### Questions
[A] From the Roger W. Hunt biography, reproduce the passage between "American politician and lawyer (1938–2018)" and "1999 to 2000.", inclusive.
[B] Name every university mentioned in the Roger W. Hunt biography.
══ Excerpted passage ══
Member of the South Dakota House of Representatives from the 10th district
- In office 2015–2017 Serving with Kris Langer
- In office 2005–2012
- In office 1991–2000

Personal details
- Born: February 23, 1938 Flandreau, South Dakota, U.S.
- Died: November 9, 2018 (aged 80) Sioux Falls, South Dakota, U.S.
- Party: Republican
- Spouse: Sharon Boese
- Children: three
- Profession: lawyer

= Roger W. Hunt =

American politician and lawyer (1938–2018)

Roger Wayne Hunt (February 23, 1938 – November 9, 2018) was an American politician and lawyer. He served in the South Dakota House of Representatives from 1991 to 2000, 2005 to 2012, and 2015 to 2017. He was also speaker of the house from 1999 to 2000.

== Early life ==
Hunt was born in Flandreau, South Dakota. He received his bachelor's degree from Augustana University in 1959 and his law degree from University of South Dakota in 1962. He also received his master's degree in international law from George Washington University in 1971.
═══
══ Data provided ══
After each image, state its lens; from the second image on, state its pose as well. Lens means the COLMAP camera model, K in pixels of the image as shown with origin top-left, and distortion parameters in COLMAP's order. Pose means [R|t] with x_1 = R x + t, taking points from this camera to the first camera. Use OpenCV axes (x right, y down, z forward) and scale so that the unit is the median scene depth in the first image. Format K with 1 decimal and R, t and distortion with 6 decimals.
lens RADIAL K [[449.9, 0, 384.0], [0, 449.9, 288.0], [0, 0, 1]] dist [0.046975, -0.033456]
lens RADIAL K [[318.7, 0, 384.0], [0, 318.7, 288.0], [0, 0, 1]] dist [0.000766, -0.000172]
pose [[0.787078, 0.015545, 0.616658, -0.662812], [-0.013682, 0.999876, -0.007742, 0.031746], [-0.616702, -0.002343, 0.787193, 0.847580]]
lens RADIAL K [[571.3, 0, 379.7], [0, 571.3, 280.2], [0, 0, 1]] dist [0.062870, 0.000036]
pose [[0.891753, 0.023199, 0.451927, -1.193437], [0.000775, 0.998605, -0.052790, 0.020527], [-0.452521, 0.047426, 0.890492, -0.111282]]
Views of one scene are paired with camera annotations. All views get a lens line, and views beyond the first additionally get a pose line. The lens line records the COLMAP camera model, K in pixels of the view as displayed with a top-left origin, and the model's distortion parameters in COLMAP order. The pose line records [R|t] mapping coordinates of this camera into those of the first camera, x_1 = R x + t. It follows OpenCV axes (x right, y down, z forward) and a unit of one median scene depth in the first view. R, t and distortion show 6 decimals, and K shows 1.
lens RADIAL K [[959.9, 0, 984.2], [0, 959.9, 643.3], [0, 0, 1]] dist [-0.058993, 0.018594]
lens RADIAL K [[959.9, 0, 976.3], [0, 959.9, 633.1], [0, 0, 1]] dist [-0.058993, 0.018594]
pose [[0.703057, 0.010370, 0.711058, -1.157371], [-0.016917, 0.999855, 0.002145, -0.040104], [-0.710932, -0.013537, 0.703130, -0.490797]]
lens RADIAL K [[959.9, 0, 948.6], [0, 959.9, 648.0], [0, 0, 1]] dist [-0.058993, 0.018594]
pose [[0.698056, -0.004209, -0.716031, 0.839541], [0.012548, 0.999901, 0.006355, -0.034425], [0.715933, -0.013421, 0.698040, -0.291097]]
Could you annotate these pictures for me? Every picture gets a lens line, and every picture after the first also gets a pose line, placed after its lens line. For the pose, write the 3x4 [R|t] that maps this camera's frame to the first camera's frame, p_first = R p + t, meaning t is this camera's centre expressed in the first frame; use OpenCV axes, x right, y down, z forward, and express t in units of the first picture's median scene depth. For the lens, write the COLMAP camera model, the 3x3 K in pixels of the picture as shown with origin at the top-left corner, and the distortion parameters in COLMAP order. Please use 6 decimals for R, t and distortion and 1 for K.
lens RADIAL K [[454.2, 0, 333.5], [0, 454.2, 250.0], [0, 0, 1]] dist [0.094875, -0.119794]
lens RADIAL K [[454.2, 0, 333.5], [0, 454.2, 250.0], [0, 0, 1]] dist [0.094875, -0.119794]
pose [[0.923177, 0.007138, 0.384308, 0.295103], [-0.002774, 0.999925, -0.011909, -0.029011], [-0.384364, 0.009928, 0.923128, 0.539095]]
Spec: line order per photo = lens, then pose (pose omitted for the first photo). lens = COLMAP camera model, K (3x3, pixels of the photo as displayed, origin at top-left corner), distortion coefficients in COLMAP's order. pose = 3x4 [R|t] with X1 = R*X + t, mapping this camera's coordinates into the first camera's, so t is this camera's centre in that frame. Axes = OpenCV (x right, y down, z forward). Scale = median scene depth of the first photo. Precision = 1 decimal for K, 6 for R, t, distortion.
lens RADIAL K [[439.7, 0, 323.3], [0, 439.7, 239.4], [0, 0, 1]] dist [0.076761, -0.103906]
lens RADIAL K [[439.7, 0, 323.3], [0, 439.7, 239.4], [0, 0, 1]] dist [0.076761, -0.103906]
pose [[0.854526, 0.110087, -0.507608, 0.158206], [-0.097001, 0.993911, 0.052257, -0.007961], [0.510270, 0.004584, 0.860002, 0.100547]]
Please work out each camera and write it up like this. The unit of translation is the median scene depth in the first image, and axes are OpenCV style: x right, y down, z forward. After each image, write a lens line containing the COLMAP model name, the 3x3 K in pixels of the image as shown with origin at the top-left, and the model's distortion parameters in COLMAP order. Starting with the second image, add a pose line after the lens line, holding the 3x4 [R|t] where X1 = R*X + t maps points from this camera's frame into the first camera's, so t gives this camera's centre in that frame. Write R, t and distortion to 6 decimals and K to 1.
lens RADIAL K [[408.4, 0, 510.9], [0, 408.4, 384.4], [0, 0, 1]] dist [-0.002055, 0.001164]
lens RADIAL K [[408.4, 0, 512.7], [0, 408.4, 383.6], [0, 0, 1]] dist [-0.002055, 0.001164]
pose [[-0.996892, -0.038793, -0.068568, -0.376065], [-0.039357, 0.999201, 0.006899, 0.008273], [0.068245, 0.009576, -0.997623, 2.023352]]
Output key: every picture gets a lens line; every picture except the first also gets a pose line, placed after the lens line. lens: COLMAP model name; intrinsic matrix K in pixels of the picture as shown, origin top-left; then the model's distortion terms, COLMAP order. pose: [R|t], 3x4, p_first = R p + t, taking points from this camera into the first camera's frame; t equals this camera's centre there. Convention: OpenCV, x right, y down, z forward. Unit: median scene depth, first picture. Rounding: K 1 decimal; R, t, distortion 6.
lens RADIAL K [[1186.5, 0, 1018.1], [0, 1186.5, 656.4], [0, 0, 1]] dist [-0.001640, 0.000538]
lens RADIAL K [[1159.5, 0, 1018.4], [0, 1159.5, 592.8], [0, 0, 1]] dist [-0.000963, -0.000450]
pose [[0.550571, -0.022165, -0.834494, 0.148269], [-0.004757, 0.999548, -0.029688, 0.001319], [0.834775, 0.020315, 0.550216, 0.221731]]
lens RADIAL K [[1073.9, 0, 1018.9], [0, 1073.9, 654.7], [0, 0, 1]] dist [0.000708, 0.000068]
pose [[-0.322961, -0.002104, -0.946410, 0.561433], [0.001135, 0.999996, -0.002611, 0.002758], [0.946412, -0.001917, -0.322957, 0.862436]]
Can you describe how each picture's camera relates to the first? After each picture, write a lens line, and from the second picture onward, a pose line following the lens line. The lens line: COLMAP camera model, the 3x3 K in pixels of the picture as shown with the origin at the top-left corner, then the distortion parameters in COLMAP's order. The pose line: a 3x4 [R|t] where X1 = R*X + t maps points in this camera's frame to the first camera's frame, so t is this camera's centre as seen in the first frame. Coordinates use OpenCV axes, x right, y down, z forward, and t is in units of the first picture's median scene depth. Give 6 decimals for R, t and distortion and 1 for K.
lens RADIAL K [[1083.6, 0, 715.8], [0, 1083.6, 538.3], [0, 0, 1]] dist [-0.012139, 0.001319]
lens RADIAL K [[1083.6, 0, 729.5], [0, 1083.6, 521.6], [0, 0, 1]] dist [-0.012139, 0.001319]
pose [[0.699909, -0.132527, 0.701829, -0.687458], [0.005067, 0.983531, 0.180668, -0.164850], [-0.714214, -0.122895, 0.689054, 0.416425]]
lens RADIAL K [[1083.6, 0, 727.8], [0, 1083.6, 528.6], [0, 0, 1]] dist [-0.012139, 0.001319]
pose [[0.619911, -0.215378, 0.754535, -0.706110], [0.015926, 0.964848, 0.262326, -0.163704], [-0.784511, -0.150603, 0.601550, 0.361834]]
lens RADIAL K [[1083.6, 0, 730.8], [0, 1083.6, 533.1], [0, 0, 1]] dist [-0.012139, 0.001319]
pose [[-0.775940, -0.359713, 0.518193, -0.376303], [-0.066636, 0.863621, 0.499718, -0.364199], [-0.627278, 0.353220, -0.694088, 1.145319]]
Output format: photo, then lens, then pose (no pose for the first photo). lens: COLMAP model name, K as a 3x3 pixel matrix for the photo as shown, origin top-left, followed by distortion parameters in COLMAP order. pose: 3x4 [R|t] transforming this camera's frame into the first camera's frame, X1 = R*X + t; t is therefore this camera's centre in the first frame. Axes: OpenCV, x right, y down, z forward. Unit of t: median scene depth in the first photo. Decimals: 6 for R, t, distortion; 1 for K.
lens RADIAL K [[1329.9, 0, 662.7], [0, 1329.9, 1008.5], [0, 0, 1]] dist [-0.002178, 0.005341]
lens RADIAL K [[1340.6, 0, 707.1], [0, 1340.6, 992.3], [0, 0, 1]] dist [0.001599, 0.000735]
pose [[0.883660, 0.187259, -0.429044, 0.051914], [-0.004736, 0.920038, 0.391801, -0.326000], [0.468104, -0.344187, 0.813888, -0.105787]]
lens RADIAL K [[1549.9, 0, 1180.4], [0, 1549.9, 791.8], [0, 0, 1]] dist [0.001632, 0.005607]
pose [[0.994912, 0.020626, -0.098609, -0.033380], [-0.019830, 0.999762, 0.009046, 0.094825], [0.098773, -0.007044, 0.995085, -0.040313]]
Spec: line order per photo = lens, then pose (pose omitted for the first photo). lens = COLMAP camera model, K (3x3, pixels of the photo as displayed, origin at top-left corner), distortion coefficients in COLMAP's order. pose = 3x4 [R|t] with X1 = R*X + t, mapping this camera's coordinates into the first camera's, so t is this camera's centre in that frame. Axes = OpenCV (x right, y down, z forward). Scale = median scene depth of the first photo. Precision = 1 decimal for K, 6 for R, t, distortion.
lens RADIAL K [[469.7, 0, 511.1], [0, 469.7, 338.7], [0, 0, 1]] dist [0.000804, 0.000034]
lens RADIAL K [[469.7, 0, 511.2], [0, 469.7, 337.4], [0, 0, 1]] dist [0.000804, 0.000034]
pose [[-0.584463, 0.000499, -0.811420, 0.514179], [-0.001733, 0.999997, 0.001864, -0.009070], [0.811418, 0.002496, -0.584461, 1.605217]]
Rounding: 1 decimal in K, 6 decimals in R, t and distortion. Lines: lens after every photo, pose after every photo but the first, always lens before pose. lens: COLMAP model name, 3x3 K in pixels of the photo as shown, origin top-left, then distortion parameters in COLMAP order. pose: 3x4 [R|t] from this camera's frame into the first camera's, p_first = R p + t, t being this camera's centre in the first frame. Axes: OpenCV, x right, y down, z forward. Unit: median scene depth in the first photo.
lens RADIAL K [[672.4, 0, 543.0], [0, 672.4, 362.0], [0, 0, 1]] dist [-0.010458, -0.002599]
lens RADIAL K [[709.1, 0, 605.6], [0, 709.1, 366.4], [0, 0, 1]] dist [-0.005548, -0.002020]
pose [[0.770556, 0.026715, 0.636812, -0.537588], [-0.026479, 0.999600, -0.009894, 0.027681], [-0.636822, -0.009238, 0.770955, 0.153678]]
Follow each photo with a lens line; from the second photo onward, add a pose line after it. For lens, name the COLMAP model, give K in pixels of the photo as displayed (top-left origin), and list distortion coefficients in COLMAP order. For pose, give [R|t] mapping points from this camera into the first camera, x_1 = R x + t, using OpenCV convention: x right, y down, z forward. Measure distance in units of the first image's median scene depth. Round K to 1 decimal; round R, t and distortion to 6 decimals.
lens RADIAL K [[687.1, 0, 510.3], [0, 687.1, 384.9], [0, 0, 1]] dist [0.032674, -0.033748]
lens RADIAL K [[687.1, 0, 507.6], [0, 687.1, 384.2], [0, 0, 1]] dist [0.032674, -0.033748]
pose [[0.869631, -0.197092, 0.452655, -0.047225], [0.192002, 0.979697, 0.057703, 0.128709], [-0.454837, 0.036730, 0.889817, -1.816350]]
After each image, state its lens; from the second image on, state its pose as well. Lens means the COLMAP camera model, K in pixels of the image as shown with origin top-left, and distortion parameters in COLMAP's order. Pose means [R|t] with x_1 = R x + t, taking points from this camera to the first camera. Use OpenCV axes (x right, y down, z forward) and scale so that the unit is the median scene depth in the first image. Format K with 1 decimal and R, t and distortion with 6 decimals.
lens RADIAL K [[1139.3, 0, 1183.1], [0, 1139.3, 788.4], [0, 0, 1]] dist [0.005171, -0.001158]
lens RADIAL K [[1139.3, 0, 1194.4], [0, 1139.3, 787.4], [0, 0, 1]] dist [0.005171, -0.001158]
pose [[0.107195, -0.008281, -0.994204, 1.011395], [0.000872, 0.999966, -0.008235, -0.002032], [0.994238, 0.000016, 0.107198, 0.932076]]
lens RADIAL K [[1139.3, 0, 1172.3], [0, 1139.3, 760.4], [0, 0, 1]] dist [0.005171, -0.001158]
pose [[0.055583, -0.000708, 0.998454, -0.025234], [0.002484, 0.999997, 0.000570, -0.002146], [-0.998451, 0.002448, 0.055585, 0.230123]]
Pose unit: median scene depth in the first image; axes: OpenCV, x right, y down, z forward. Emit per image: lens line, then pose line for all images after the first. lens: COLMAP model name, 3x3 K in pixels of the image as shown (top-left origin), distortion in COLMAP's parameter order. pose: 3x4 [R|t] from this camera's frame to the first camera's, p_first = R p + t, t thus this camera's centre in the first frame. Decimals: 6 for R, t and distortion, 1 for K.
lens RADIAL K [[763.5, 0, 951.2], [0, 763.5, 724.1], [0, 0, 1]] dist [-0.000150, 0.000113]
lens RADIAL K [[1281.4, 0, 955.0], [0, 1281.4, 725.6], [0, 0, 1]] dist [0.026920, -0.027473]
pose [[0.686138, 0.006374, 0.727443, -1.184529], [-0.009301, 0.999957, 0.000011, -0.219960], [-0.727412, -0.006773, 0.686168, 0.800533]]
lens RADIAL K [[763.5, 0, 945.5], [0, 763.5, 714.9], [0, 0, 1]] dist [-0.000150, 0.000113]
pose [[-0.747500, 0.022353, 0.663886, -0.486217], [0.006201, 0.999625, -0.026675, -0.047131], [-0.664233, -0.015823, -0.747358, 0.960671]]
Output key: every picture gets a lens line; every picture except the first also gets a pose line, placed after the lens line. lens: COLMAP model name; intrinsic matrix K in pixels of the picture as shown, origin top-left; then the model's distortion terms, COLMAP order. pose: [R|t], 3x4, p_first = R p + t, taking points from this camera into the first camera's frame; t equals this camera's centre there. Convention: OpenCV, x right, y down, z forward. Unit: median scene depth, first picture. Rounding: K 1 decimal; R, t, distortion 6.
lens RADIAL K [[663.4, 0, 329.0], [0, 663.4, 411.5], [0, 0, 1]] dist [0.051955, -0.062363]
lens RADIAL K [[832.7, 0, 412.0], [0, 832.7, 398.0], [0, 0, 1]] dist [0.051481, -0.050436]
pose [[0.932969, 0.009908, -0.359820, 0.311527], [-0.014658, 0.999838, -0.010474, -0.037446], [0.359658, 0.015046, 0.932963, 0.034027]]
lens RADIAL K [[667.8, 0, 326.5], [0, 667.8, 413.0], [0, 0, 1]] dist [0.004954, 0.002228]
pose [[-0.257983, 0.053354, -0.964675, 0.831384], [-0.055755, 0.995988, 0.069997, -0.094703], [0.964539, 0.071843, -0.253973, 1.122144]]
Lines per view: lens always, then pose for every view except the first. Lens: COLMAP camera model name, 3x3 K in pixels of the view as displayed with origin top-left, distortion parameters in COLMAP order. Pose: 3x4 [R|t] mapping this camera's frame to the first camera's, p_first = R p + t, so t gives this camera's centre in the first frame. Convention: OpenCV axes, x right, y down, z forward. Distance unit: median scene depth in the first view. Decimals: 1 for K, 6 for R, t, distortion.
═══
### Responses by task
[A]
American politician and lawyer (1938–2018)

Roger Wayne Hunt (February 23, 1938 – November 9, 2018) was an American politician and lawyer. He served in the South Dakota House of Representatives from 1991 to 2000, 2005 to 2012, and 2015 to 2017. He was also speaker of the house from 1999 to 2000.

[B]
Augustana University
University of South Dakota
George Washington University